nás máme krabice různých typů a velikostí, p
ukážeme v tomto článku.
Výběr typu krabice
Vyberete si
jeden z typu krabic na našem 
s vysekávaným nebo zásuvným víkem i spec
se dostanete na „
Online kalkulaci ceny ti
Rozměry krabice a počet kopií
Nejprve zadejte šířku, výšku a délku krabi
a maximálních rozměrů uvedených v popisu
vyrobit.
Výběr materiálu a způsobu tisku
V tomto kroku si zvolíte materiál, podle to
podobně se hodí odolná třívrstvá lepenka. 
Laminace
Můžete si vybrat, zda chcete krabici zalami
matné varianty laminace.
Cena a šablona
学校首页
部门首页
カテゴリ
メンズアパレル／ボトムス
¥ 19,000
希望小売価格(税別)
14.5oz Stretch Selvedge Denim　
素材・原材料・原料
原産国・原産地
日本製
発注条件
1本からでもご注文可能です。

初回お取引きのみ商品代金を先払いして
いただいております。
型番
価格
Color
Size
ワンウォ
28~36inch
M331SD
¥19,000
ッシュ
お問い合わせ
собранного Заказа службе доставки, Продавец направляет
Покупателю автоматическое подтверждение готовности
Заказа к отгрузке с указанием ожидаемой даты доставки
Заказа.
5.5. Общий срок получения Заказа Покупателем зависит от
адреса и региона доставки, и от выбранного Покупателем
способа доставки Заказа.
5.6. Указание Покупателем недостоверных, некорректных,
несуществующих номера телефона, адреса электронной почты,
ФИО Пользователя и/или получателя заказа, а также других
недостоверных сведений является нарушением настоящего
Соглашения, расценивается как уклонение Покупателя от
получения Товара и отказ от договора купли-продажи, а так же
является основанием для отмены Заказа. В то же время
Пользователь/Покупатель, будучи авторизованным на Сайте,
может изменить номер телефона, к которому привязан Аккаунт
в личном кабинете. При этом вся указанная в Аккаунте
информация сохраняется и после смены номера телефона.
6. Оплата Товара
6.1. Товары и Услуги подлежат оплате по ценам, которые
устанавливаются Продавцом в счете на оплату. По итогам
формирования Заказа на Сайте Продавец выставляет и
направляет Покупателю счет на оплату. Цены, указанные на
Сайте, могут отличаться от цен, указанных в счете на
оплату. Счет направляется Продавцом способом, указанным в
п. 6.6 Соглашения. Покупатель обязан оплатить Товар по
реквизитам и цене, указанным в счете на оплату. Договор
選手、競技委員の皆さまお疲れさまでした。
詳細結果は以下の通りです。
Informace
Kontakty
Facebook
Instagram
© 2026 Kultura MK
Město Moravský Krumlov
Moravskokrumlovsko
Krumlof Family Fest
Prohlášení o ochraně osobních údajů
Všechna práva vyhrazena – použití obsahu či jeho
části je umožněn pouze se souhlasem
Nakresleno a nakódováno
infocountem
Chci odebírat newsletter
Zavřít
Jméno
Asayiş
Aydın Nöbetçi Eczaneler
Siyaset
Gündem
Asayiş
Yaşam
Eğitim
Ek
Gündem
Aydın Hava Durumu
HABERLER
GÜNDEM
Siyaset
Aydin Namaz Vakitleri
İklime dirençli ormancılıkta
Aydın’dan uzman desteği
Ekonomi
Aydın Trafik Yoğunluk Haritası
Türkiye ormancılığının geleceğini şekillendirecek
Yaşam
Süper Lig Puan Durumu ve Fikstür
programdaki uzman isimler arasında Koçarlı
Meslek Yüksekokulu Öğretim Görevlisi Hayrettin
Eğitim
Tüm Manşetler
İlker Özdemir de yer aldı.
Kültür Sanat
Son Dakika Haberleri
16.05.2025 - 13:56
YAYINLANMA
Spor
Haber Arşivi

────────────────────

#### TASK INSTRUCTIONS:
Gather each line from the listing above that holds "адреса".

#### WRITTEN RESPONSE:
адреса и региона доставки, и от выбранного Покупателем
несуществующих номера телефона, адреса электронной почты,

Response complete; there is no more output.